*WHAT IS REQUIRED*
The data that follows must be transcribed in full and exactly, minus the pictures.

────────────────────────────────────────

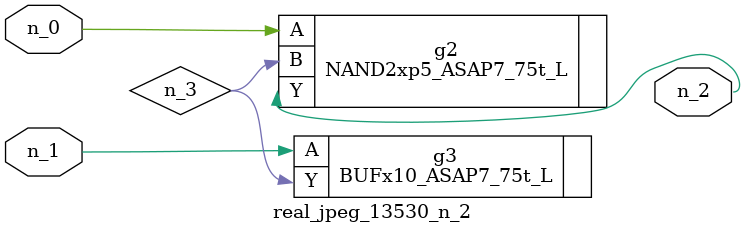
<source format=v>
module real_jpeg_13530_n_2 (n_1, n_0, n_2);

input n_1;
input n_0;

output n_2;

wire n_3;

NAND2xp5_ASAP7_75t_L g2 ( 
.A(n_0),
.B(n_3),
.Y(n_2)
);

BUFx10_ASAP7_75t_L g3 ( 
.A(n_1),
.Y(n_3)
);


endmodule
</source>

────────────────────────────────────────

*EXERCISE OUTPUT*
<source format=v>
module real_jpeg_13530_n_2 (n_1, n_0, n_2);

input n_1;
input n_0;

output n_2;

wire n_3;

NAND2xp5_ASAP7_75t_L g2 ( 
.A(n_0),
.B(n_3),
.Y(n_2)
);

BUFx10_ASAP7_75t_L g3 ( 
.A(n_1),
.Y(n_3)
);


endmodule
</source>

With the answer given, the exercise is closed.